■ WORK INSTRUCTIONS: The entries below are to be copied exactly, with every picture left out.
======
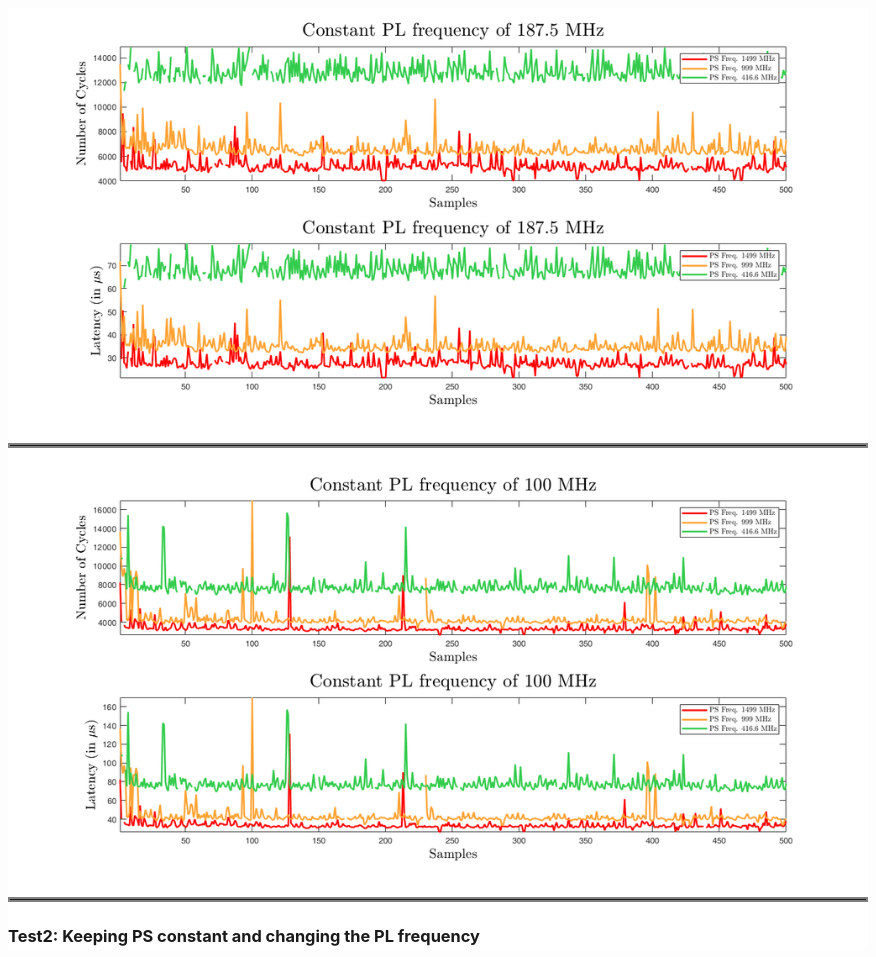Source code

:   <img src="images\pl_1_187.png" width="1000" /> 
<hr style="border:2px solid gray"> </hr>
  <img src="images\pl_1_100.png" width="1000" /> 
<hr style="border:2px solid gray"> </hr>


### Test2: Keeping PS constant and changing the PL frequency

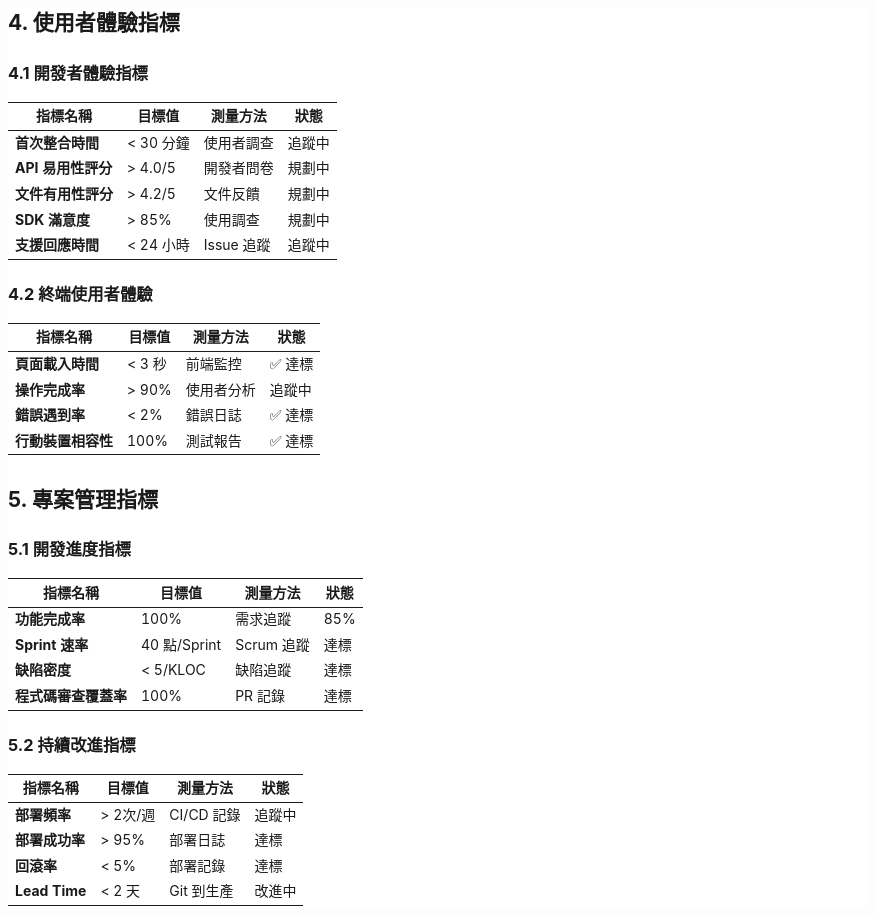 ## 4. 使用者體驗指標

### 4.1 開發者體驗指標

| 指標名稱 | 目標值 | 測量方法 | 狀態 |
|---------|--------|----------|------|
| **首次整合時間** | < 30 分鐘 | 使用者調查 | 追蹤中 |
| **API 易用性評分** | > 4.0/5 | 開發者問卷 | 規劃中 |
| **文件有用性評分** | > 4.2/5 | 文件反饋 | 規劃中 |
| **SDK 滿意度** | > 85% | 使用調查 | 規劃中 |
| **支援回應時間** | < 24 小時 | Issue 追蹤 | 追蹤中 |

### 4.2 終端使用者體驗

| 指標名稱 | 目標值 | 測量方法 | 狀態 |
|---------|--------|----------|------|
| **頁面載入時間** | < 3 秒 | 前端監控 | ✅ 達標 |
| **操作完成率** | > 90% | 使用者分析 | 追蹤中 |
| **錯誤遇到率** | < 2% | 錯誤日誌 | ✅ 達標 |
| **行動裝置相容性** | 100% | 測試報告 | ✅ 達標 |

## 5. 專案管理指標

### 5.1 開發進度指標

| 指標名稱 | 目標值 | 測量方法 | 狀態 |
|---------|--------|----------|------|
| **功能完成率** | 100% | 需求追蹤 | 85% |
| **Sprint 速率** | 40 點/Sprint | Scrum 追蹤 | 達標 |
| **缺陷密度** | < 5/KLOC | 缺陷追蹤 | 達標 |
| **程式碼審查覆蓋率** | 100% | PR 記錄 | 達標 |

### 5.2 持續改進指標

| 指標名稱 | 目標值 | 測量方法 | 狀態 |
|---------|--------|----------|------|
| **部署頻率** | > 2次/週 | CI/CD 記錄 | 追蹤中 |
| **部署成功率** | > 95% | 部署日誌 | 達標 |
| **回滾率** | < 5% | 部署記錄 | 達標 |
| **Lead Time** | < 2 天 | Git 到生產 | 改進中 |
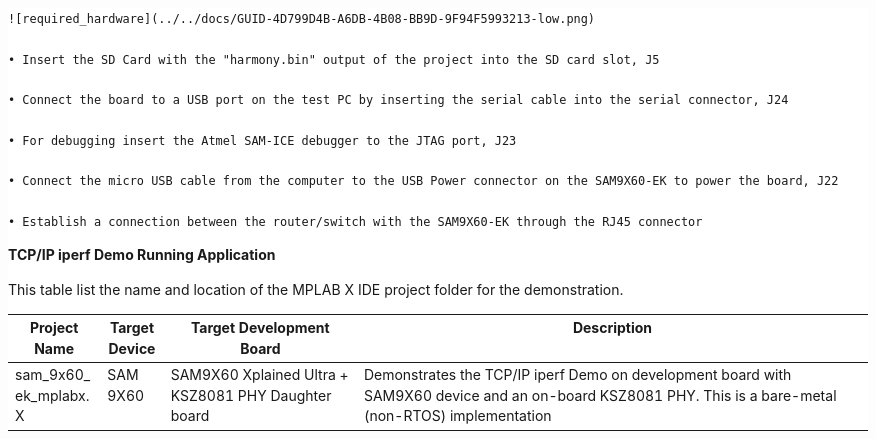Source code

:    ![required_hardware](../../docs/GUID-4D799D4B-A6DB-4B08-BB9D-9F94F5993213-low.png)

    • Insert the SD Card with the "harmony.bin" output of the project into the SD card slot, J5

    • Connect the board to a USB port on the test PC by inserting the serial cable into the serial connector, J24

    • For debugging insert the Atmel SAM-ICE debugger to the JTAG port, J23

    • Connect the micro USB cable from the computer to the USB Power connector on the SAM9X60-EK to power the board, J22

    • Establish a connection between the router/switch with the SAM9X60-EK through the RJ45 connector


**TCP/IP iperf Demo Running Application**

This table list the name and location of the MPLAB X IDE project folder for the demonstration.

|Project Name|Target Device|Target Development Board|Description|
|------------|-------------|------------------------|-----------|
|sam\_9x60\_ek\_mplabx.X|SAM 9X60|SAM9X60 Xplained Ultra + KSZ8081 PHY Daughter board|Demonstrates the TCP/IP iperf Demo on development board with SAM9X60 device and an on-board KSZ8081 PHY. This is a bare-metal \(non-RTOS\) implementation|
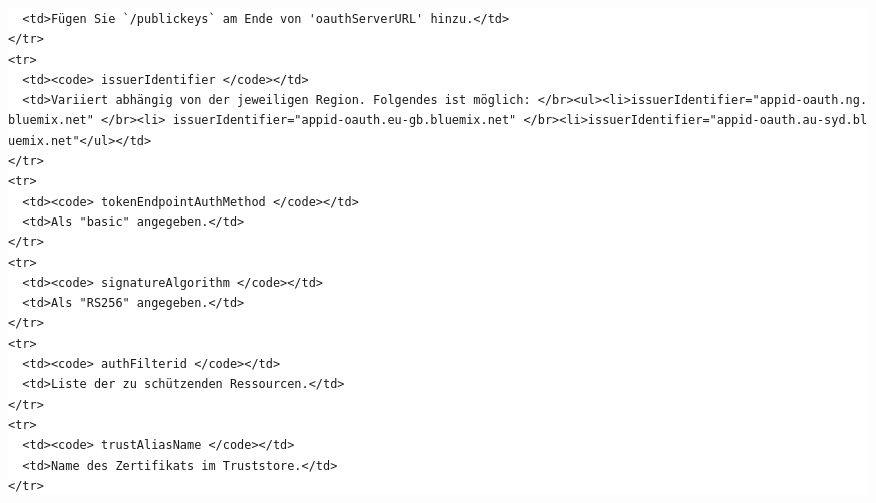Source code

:       <td>Fügen Sie `/publickeys` am Ende von 'oauthServerURL' hinzu.</td>
    </tr>
    <tr>
      <td><code> issuerIdentifier </code></td>
      <td>Variiert abhängig von der jeweiligen Region. Folgendes ist möglich: </br><ul><li>issuerIdentifier="appid-oauth.ng.bluemix.net" </br><li> issuerIdentifier="appid-oauth.eu-gb.bluemix.net" </br><li>issuerIdentifier="appid-oauth.au-syd.bluemix.net"</ul></td>
    </tr>
    <tr>
      <td><code> tokenEndpointAuthMethod </code></td>
      <td>Als "basic" angegeben.</td>
    </tr>
    <tr>
      <td><code> signatureAlgorithm </code></td>
      <td>Als "RS256" angegeben.</td>
    </tr>
    <tr>
      <td><code> authFilterid </code></td>
      <td>Liste der zu schützenden Ressourcen.</td>
    </tr>
    <tr>
      <td><code> trustAliasName </code></td>
      <td>Name des Zertifikats im Truststore.</td>
    </tr>
  </table>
======
■ SOLVED EXERCISE:
Source code

:   <img src="images\pl_1_187.png" width="1000" /> 
<hr style="border:2px solid gray"> </hr>
  <img src="images\pl_1_100.png" width="1000" /> 
<hr style="border:2px solid gray"> </hr>


### Test2: Keeping PS constant and changing the PL frequency

 ## 4. 使用者體驗指標

### 4.1 開發者體驗指標

| 指標名稱 | 目標值 | 測量方法 | 狀態 |
|---------|--------|----------|------|
| **首次整合時間** | < 30 分鐘 | 使用者調查 | 追蹤中 |
| **API 易用性評分** | > 4.0/5 | 開發者問卷 | 規劃中 |
| **文件有用性評分** | > 4.2/5 | 文件反饋 | 規劃中 |
| **SDK 滿意度** | > 85% | 使用調查 | 規劃中 |
| **支援回應時間** | < 24 小時 | Issue 追蹤 | 追蹤中 |

### 4.2 終端使用者體驗

| 指標名稱 | 目標值 | 測量方法 | 狀態 |
|---------|--------|----------|------|
| **頁面載入時間** | < 3 秒 | 前端監控 | ✅ 達標 |
| **操作完成率** | > 90% | 使用者分析 | 追蹤中 |
| **錯誤遇到率** | < 2% | 錯誤日誌 | ✅ 達標 |
| **行動裝置相容性** | 100% | 測試報告 | ✅ 達標 |

## 5. 專案管理指標

### 5.1 開發進度指標

| 指標名稱 | 目標值 | 測量方法 | 狀態 |
|---------|--------|----------|------|
| **功能完成率** | 100% | 需求追蹤 | 85% |
| **Sprint 速率** | 40 點/Sprint | Scrum 追蹤 | 達標 |
| **缺陷密度** | < 5/KLOC | 缺陷追蹤 | 達標 |
| **程式碼審查覆蓋率** | 100% | PR 記錄 | 達標 |

### 5.2 持續改進指標

| 指標名稱 | 目標值 | 測量方法 | 狀態 |
|---------|--------|----------|------|
| **部署頻率** | > 2次/週 | CI/CD 記錄 | 追蹤中 |
| **部署成功率** | > 95% | 部署日誌 | 達標 |
| **回滾率** | < 5% | 部署記錄 | 達標 |
| **Lead Time** | < 2 天 | Git 到生產 | 改進中 |
Source code

:    ![required_hardware](../../docs/GUID-4D799D4B-A6DB-4B08-BB9D-9F94F5993213-low.png)

    • Insert the SD Card with the "harmony.bin" output of the project into the SD card slot, J5

    • Connect the board to a USB port on the test PC by inserting the serial cable into the serial connector, J24

    • For debugging insert the Atmel SAM-ICE debugger to the JTAG port, J23

    • Connect the micro USB cable from the computer to the USB Power connector on the SAM9X60-EK to power the board, J22

    • Establish a connection between the router/switch with the SAM9X60-EK through the RJ45 connector


**TCP/IP iperf Demo Running Application**

This table list the name and location of the MPLAB X IDE project folder for the demonstration.

|Project Name|Target Device|Target Development Board|Description|
|------------|-------------|------------------------|-----------|
|sam\_9x60\_ek\_mplabx.X|SAM 9X60|SAM9X60 Xplained Ultra + KSZ8081 PHY Daughter board|Demonstrates the TCP/IP iperf Demo on development board with SAM9X60 device and an on-board KSZ8081 PHY. This is a bare-metal \(non-RTOS\) implementation|
Source code

:       <td>Fügen Sie `/publickeys` am Ende von 'oauthServerURL' hinzu.</td>
    </tr>
    <tr>
      <td><code> issuerIdentifier </code></td>
      <td>Variiert abhängig von der jeweiligen Region. Folgendes ist möglich: </br><ul><li>issuerIdentifier="appid-oauth.ng.bluemix.net" </br><li> issuerIdentifier="appid-oauth.eu-gb.bluemix.net" </br><li>issuerIdentifier="appid-oauth.au-syd.bluemix.net"</ul></td>
    </tr>
    <tr>
      <td><code> tokenEndpointAuthMethod </code></td>
      <td>Als "basic" angegeben.</td>
    </tr>
    <tr>
      <td><code> signatureAlgorithm </code></td>
      <td>Als "RS256" angegeben.</td>
    </tr>
    <tr>
      <td><code> authFilterid </code></td>
      <td>Liste der zu schützenden Ressourcen.</td>
    </tr>
    <tr>
      <td><code> trustAliasName </code></td>
      <td>Name des Zertifikats im Truststore.</td>
    </tr>
  </table>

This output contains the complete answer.